El argumento central del libro gira en torno a la idea de que la «civilización» moderna ha creado un muro entre el hombre y su origen divino. Pessoa, a través de Roquelermo, argumenta que este muro es la causa de la alienación, la infelicidad y la pérdida de sentido en la vida. Para superar esta alienación, Roquelermo propone un regreso a los valores y las prácticas de los «dioses antiguos», entendidos no como figuras antropomórficas, sino como símbolos de las fuerzas primordiales que rigen el mundo. La clave, según él, reside en la «sensación» pura, en la capacidad de experimentar el mundo en su totalidad, sin los filtros del intelecto y la razón.
La estructura del libro es deliberadamente fragmentada, reflejando la propia experiencia de Roquelermo. Se interrelacionan pasajes que abordan temas tan diversos como el misticismo, el ascetismo, la política, la estética y la medicina. Pessoa explora la idea de que el cuerpo es un templo, y que la salud y la belleza son manifestaciones de la conexión con lo divino. Roquelermo se adentra en la experimentación de estados alterados de conciencia, a través del uso de plantas y de prácticas rituales, buscando acceder a una realidad más profunda. Asimismo, critica la cultura del consumo y la superficialidad de la sociedad moderna, proponiendo un retorno a la sencillez y la autenticidad. La obra se enmarca, por tanto, como una crítica social y filosófica del siglo XX, anticipando, de forma inusual, algunas de las preocupaciones de autores posteriores.

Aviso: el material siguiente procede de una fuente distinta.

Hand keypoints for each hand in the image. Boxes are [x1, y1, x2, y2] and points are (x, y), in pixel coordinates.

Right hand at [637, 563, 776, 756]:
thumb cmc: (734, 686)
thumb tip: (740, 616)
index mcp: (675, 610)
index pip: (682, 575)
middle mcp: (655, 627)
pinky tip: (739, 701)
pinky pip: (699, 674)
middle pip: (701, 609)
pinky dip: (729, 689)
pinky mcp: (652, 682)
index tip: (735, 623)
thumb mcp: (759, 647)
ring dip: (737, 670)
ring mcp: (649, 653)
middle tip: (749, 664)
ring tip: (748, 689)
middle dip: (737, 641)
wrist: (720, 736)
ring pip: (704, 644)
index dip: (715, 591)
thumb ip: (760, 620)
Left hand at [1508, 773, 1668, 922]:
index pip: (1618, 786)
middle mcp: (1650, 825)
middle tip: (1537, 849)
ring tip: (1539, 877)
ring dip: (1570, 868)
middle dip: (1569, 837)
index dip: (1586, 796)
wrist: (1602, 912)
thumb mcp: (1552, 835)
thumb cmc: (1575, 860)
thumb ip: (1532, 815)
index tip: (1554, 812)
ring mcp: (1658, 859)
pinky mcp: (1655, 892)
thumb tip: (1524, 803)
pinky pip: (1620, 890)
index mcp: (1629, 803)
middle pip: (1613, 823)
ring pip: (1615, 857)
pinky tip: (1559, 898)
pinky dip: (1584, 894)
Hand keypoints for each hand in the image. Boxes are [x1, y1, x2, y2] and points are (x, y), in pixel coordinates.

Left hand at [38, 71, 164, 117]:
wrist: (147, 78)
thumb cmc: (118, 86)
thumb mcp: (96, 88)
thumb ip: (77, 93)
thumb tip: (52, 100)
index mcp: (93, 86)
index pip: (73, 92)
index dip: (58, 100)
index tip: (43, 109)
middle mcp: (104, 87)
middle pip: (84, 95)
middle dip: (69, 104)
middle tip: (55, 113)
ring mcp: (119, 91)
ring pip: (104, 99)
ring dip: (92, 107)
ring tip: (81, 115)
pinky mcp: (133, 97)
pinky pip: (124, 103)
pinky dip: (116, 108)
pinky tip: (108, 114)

Opinión Crítica de El Regreso de los Dioses
“El Regreso de los Dioses” es, sin duda, una obra desafiante y, a veces, incluso frustrante, pero también profundamente conmovedora y reveladora. La complejidad del estilo de Pessoa, su exuberancia retórica y su insistencia en la fragmentación, pueden resultar difíciles de dominar para el lector contemporáneo. Sin embargo, la recompensa para aquellos que se toman el tiempo y el esfuerzo para adentrarse en este laberinto es considerable. El libro es una ventana a la mente de uno de los grandes poetas del siglo XX, y nos ofrece una visión única y personal de la condición humana.
Más allá de su valor como documento histórico, “El Reguesto de los Dioses” es una obra de una profunda resonancia filosófica. La crítica de Pessoa a la «civilización» moderna sigue siendo vigente hoy en día, y nos invita a cuestionar nuestros propios valores y prioridades. La insistencia del poeta en la importancia de la experiencia sensorial, en la búsqueda de la autenticidad y en la conexión con la naturaleza, nos recuerda la necesidad de recuperar una relación más íntima con el mundo que nos rodea. Si bien el tono puede parecer oscuro en algunos momentos, la obra está teñida de una profunda humanidad y una sincera preocupación por el destino de la humanidad. Se recomienda leerlo lentamente, tomando nota de las numerosas referencias y digresiones, y permitiendo que las ideas de Pessoa se absorban gradualmente. Es un libro que se revela con cada relectura, y que, a la larga, se convierte en una fuente inagotable de inspiración y reflexión.